No es un gesto menor para una ficción que empezó en 2019 como una sátira gamberra de superhéroes y ha terminado convertida en una de las marcas más potentes de Prime Video. El final tendrá además una duración de 63 minutos, según la información difundida en medios estadounidenses, y llegará al streaming el 20 de mayo. En otras palabras, Amazon quiere que el último golpe de la serie se sienta menos como un episodio semanal y más como una experiencia-evento, casi una premiere pensada para fans que llevan cinco temporadas esperando ver caer a uno de sus dos monstruos principales.
Un final pensado como experiencia-evento
La elección del formato 4DX tampoco parece casual. Si algo ha definido a The Boys durante años es su gusto por la exageración física: explosiones, sangre, vísceras, cuerpos reventando y un sentido del exceso que nunca ha pedido disculpas. Llevar el episodio final a este tipo de salas es, en cierto modo, la extensión lógica de esa identidad. La serie siempre ha querido que el espectador no solo vea el desastre, sino que casi lo sienta encima, y ahora Amazon estira esa idea hasta convertir el desenlace en una sesión inmersiva con vocación de espectáculo total.
También hay algo bastante revelador en el movimiento industrial. En un momento en que las plataformas intentan justificar por qué ciertos títulos merecen salir del salón y pisar espacios físicos, The Boys ofrece una ventaja evidente: tiene fandom, tiene conversación y tiene una imagen pública construida precisamente sobre la promesa de que siempre puede ir más lejos que el resto. Este pase en cines no cambia la naturaleza televisiva de la serie, pero sí la envuelve en una lógica de “gran final” que la acerca a los rituales de las franquicias cinematográficas. Esa lectura es una inferencia razonable a partir del tipo de evento y de cómo lo está presentando Amazon.

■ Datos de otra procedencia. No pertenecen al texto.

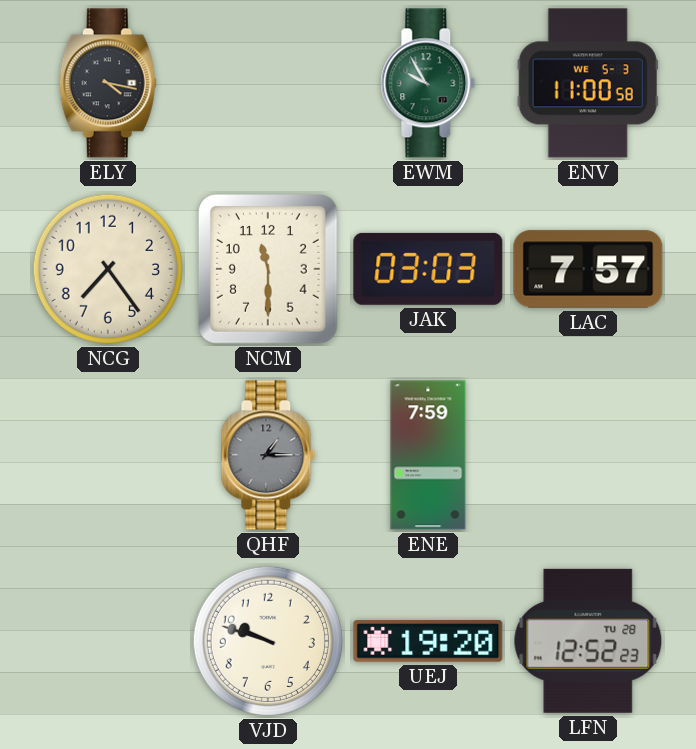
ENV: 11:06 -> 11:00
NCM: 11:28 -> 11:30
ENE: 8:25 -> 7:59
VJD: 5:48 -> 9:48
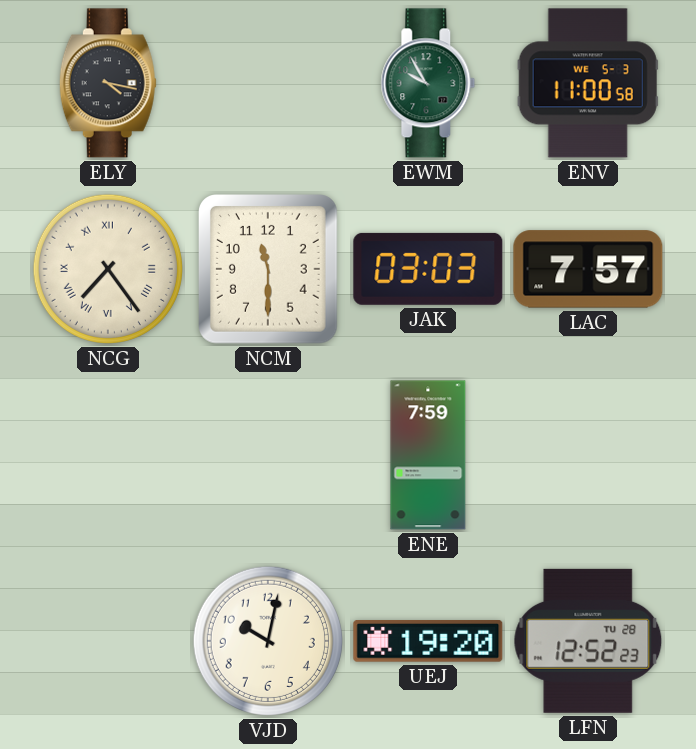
NCG numerals: Arabic -> Roman
QHF: 1:15 -> none
VJD: 9:48 -> 10:02
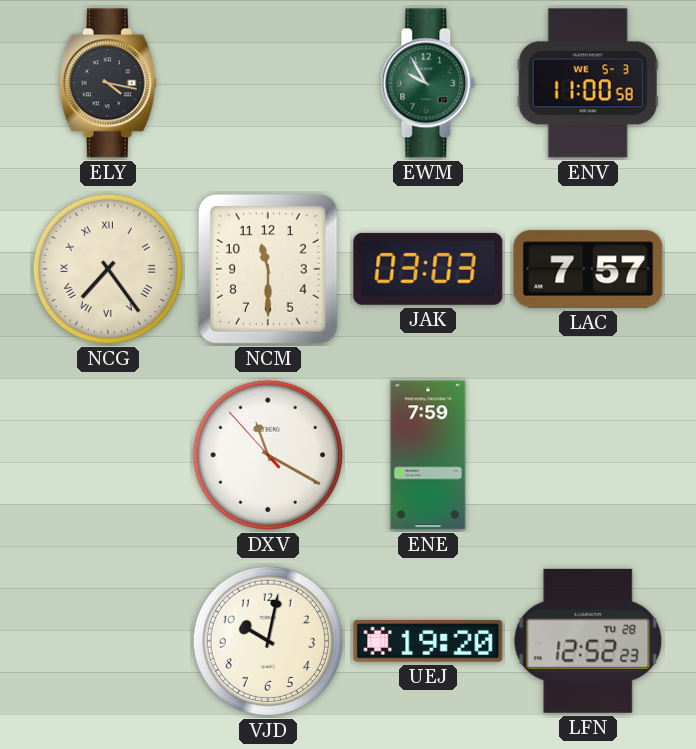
DXV: none -> 11:19
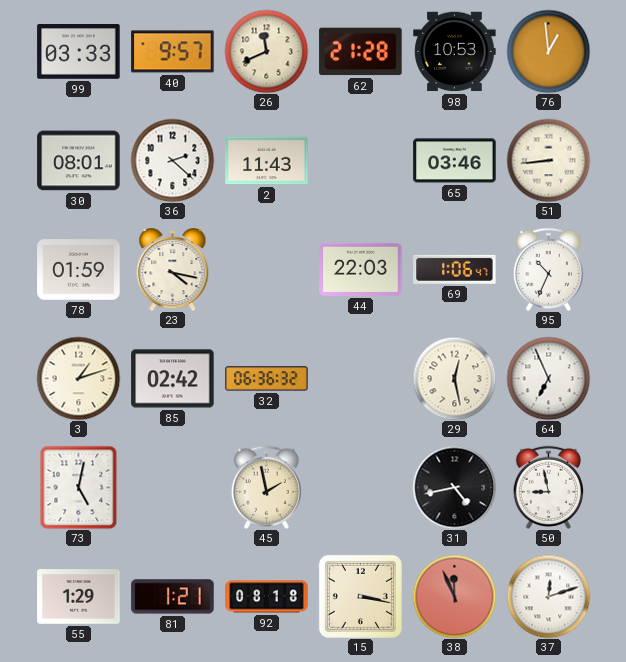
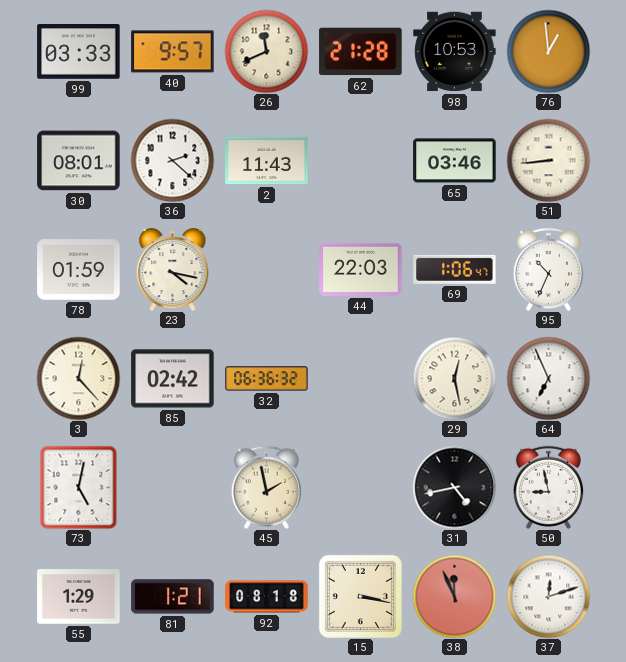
3: 1:12 -> 12:23
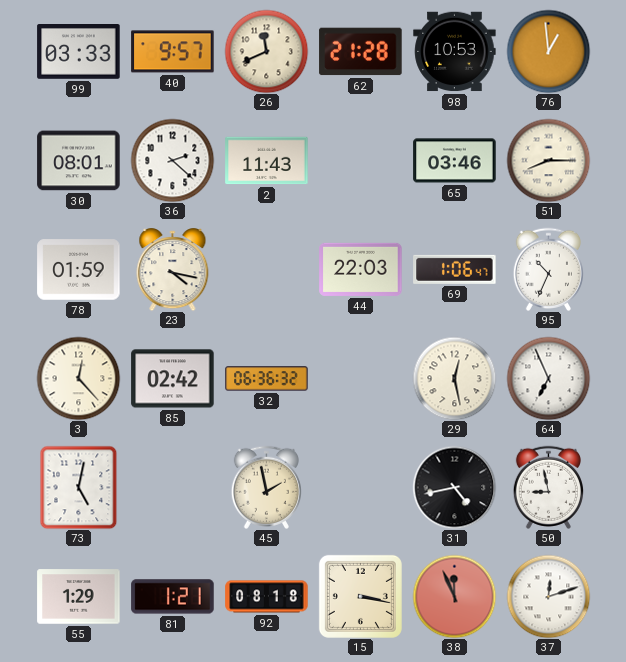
51: 8:44 -> 8:15
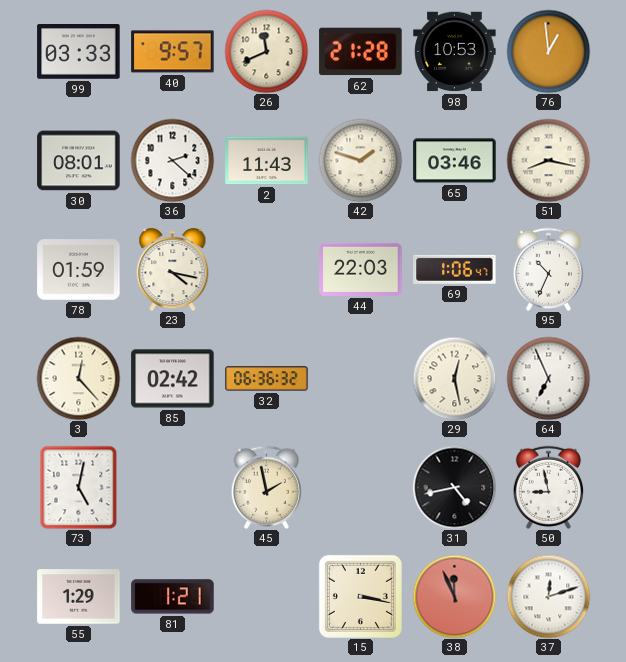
42: none -> 1:48
51: 8:15 -> 8:17
92: 08:18 -> none
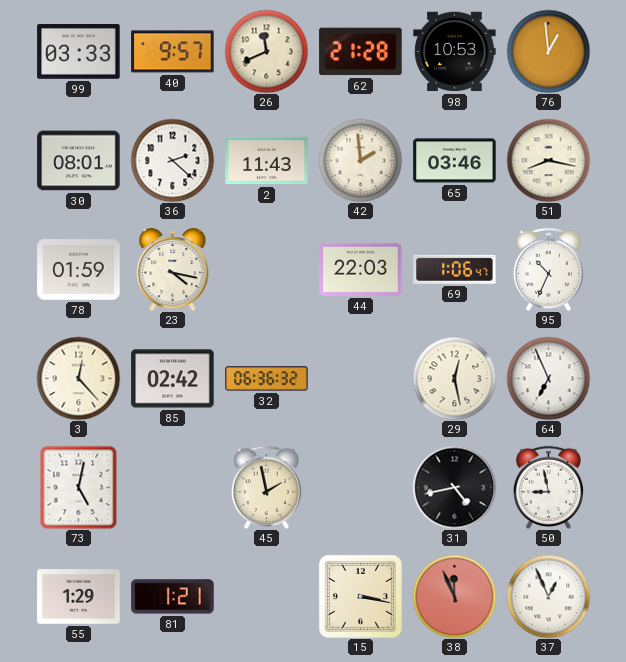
42: 1:48 -> 1:59
37: 12:12 -> 12:56
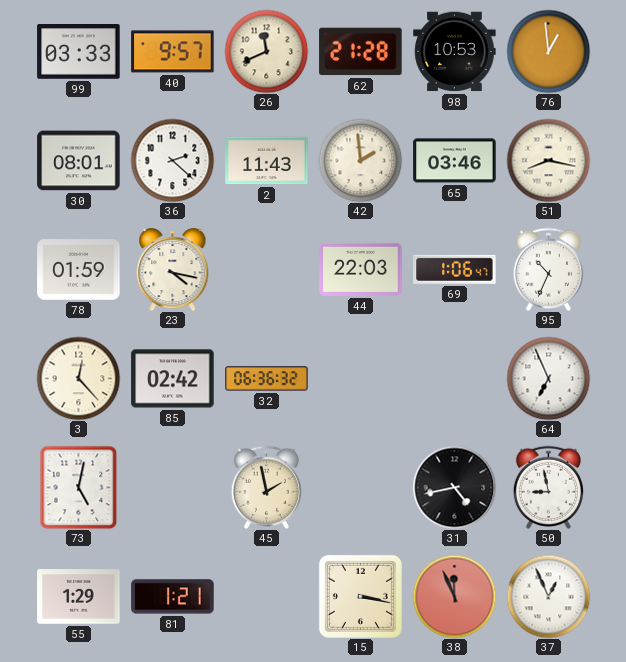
29: 12:28 -> none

Una despedida que apunta al espectáculo total
Eso sí, por ahora el evento se ha anunciado para mercados norteamericanos y no hay confirmación de una réplica en España. Así que, salvo sorpresa de última hora, aquí tocará vivir el desenlace de la forma habitual: desde casa, con Prime Video y sin asientos sacudiéndose cada vez que alguien salga despedazado en pantalla. El contraste deja una pequeña frustración para los fans españoles, porque pocas series recientes parecen tan hechas para un cierre desatado en sala como esta.